## What you are asked to do
Output every entry below word for word, without its pictures.

════════════════════

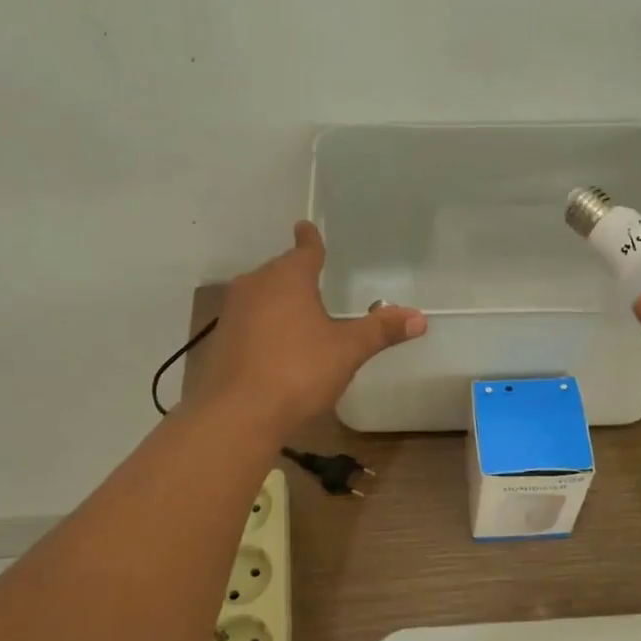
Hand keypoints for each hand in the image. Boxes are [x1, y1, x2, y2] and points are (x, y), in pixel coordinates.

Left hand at [197, 221, 426, 436]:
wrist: (237, 414)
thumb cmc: (298, 371)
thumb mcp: (348, 350)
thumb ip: (381, 330)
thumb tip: (420, 317)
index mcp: (288, 278)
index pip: (304, 250)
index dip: (310, 240)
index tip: (306, 226)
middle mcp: (255, 285)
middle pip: (280, 271)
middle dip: (297, 273)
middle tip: (315, 278)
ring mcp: (233, 313)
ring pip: (262, 295)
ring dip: (279, 300)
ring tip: (299, 313)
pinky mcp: (221, 340)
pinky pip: (249, 321)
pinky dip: (264, 325)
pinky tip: (276, 346)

════════════════════

## Result of the task
Hand keypoints for each hand in the image. Boxes are [x1, y1, x2, y2] and points are (x, y), in pixel coordinates.

Left hand at [197, 221, 426, 436]:
wrist: (237, 414)
thumb cmc: (298, 371)
thumb mcp: (348, 350)
thumb ip: (381, 330)
thumb tip: (420, 317)
index mcp: (288, 278)
index pip: (304, 250)
index dip: (310, 240)
index tip: (306, 226)
middle mcp: (255, 285)
middle pip: (280, 271)
middle dip: (297, 273)
middle tip: (315, 278)
ring mcp: (233, 313)
ring pip: (262, 295)
ring dip: (279, 300)
ring tip: (299, 313)
pinky mcp: (221, 340)
pinky pip: (249, 321)
pinky dip: (264, 325)
pinky tip: (276, 346)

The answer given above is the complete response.